Monday, June 10, 2013

Turkey: protests keep their numbers and spirit, police attacks at night

Protests have continued today in Turkey, with demonstrations going on for hours in Istanbul (best covered city) even before the massive meeting at Taksim was scheduled to take place.


Similarly in Ankara, after a day of peaceful protests, with tens of thousands gathered in Kugulu Park, police has begun their attacks against the citizens concentrated at Kizilay Square with tear gas and water cannons. As result the concentration moved to Dikimen (also in Ankara).

In Adana, a major port to the South of the state, police had barricaded the streets as of 21:45 local time, preparing to attack the uprising population.


Martyrs

So far only two mortal victims have been confirmed among demonstrators (some initial reports were more alarming). They are Mehmet Ayvalıtaş and Abdullah Cömert.

Mehmet, 19, was murdered by a fascist cab driver who run over him with his car on June 3rd, Abdullah, 22, was shot dead by a policeman using rubber bullets. He was dramatically determined to fight for freedom in his country, as we mentioned earlier.

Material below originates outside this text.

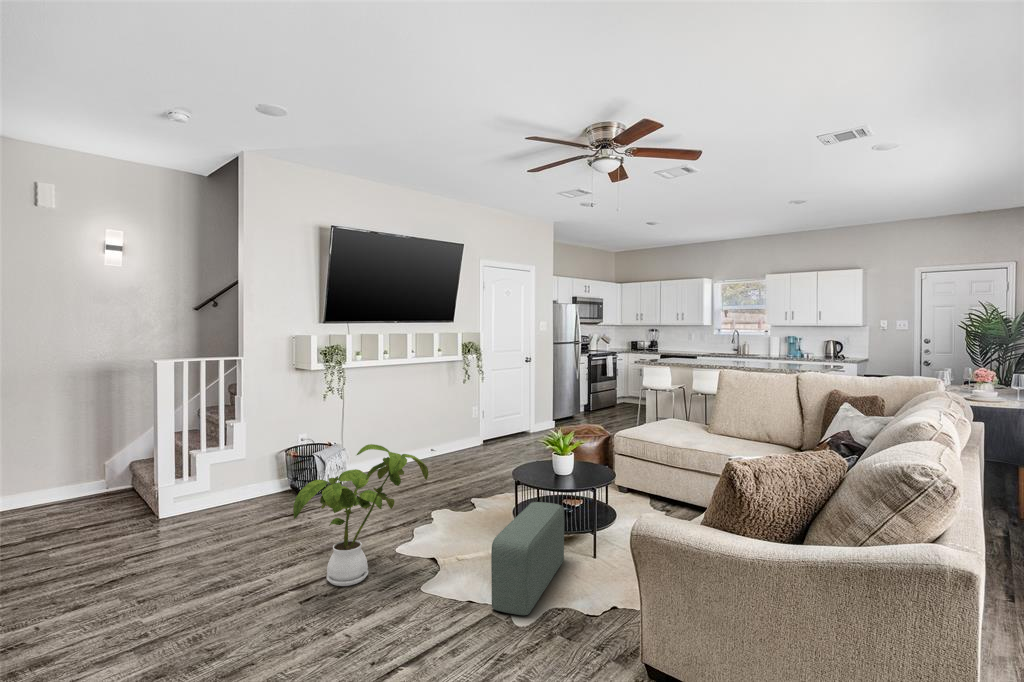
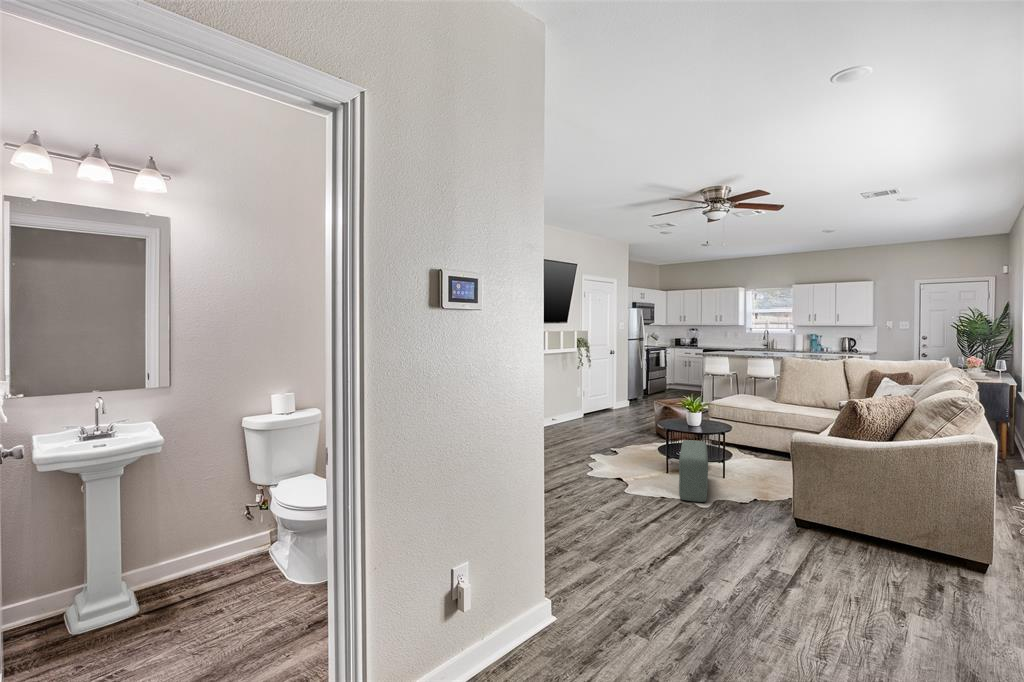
house plant: present [293,444,428,586] -> none [550,400,623,490]

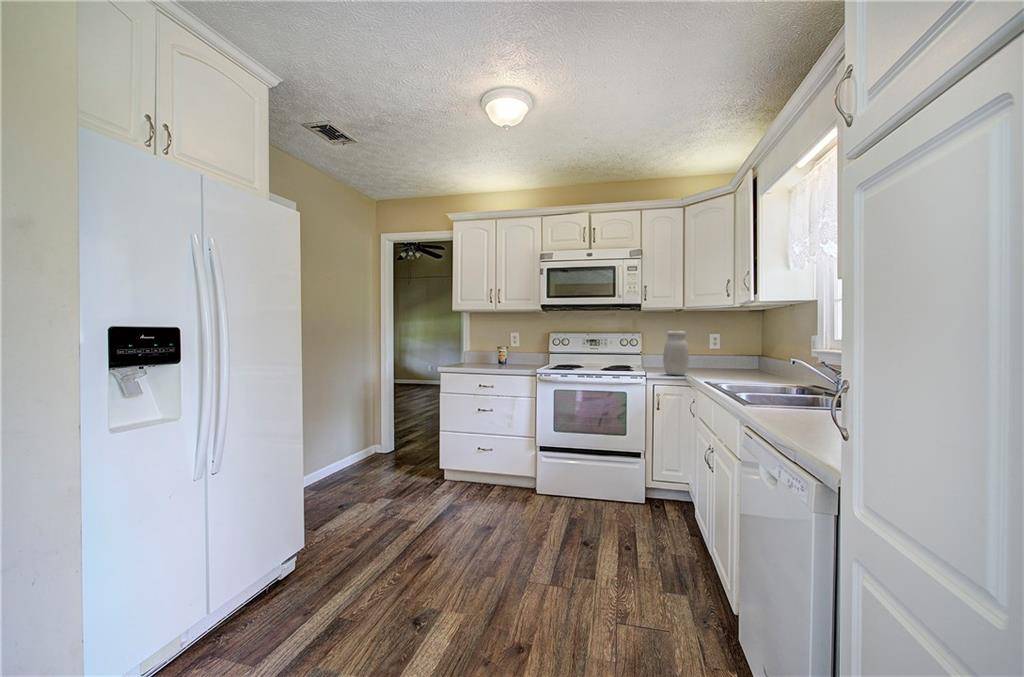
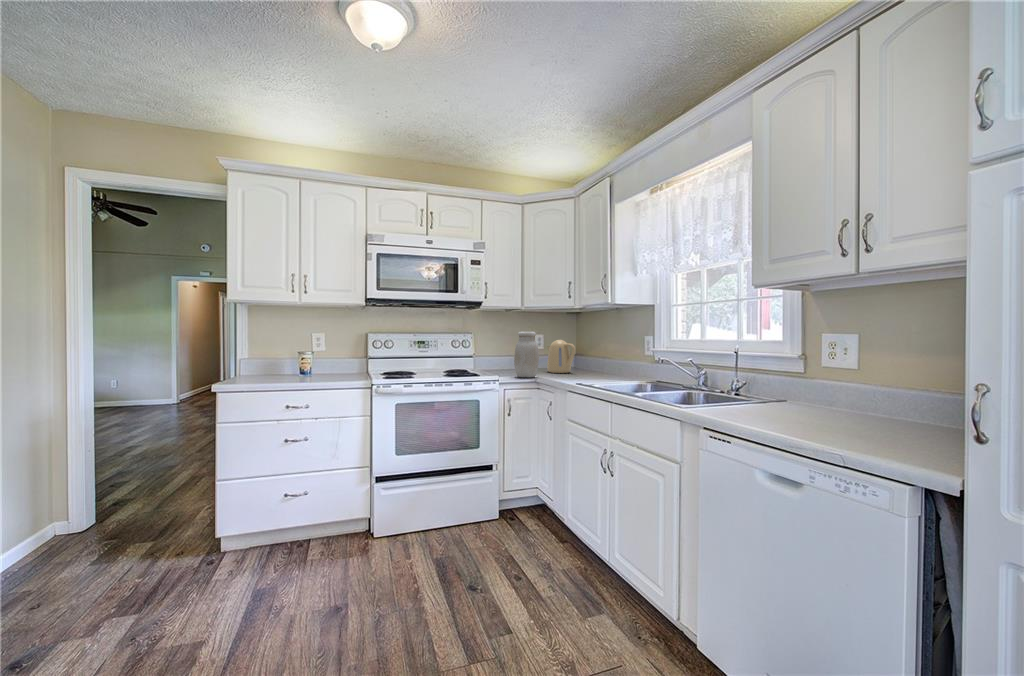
kettle: none [711,339,741,374] -> present [547,340,576,373]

Policemen are killing themselves

At least six policement have shot themselves since these riots began, denounced the police union, blaming the extreme conditions they are enduring, doing overtime day after day, of as much as 120 hrs without stop, sleeping on their shields or on cardboard pieces like homeless people, not getting adequate food and suffering the counter-attacks of protesters, who are hating them more and more.


Erasmus students assume compromise with the Turkish Revolution

In spite of the risks that imply for them and their careers, several dozens of students within the Erasmus program, from Europe and Egypt, have publicly declared their compromise to spread the word about what is happening in Turkey, defeating bourgeois censorship. 




Working class profile of the uprising

Olga Rodríguez explains[es] that this revolt is not only about middle class secularist youths, irritated by the Islamist involution, much less about alcohol. 

She puts the example of Ümaniye, a worker neighborhood in the Asian side of Istanbul, where 10,000 people set up barricades just a few days ago. That is not "middle class". It was in Ümaniye where a car killed Mehmet Ayvalıtaş, a manufacture worker and, apparently, member of the Anonymous-linked cell Red Hack, which recently revealed the names of 35,000 Mossad personnel. Red Hack has suffered inquisitorial persecution in Turkey (as many other mostly harmless organizations) on the farcical grounds of "terrorism".

Another point she raises is the police state that Turkey actually is under a thin varnish of "democracy". Turkish police is infamous for its brutality and as a point example, in a single night in Ankara 441 people were injured, 15 of them remaining in critical condition. 

Rodríguez also explains that Erdogan wants to become Turkey's Putin. He wants to run for the Presidency next year and concentrate all power in his hands, something that seems most unlikely to happen anymore.

A key point of discontent is, as we have already mentioned, the dramatic privatization policies of Erdogan and the AKP (telecommunications, airlines, tobacco companies, electric network, banks, public lands, highways... and even the water). In fact the Gezi Park controversy that sparked the uprising was yet another mafioso sellout of Turkish collective property, which was (is still as of now) to benefit relatives and personal friends of Erdogan at the expense of society. 

The relative economic stability of the country, with the fastest growth rate of Europe, has not benefited at all the popular classes but just concentrated the wealth within a small oligarchy. In 2011 the 20% richer segment had more than 50% of all wealth, while the 20% poorer had only 6%. 

There is anyhow some fear of military intervention. Erdogan has purged the ranks of the Army, traditionally secularist and Kemalist. Left wing organizations would not trust such an exit, which is more and more considered an option.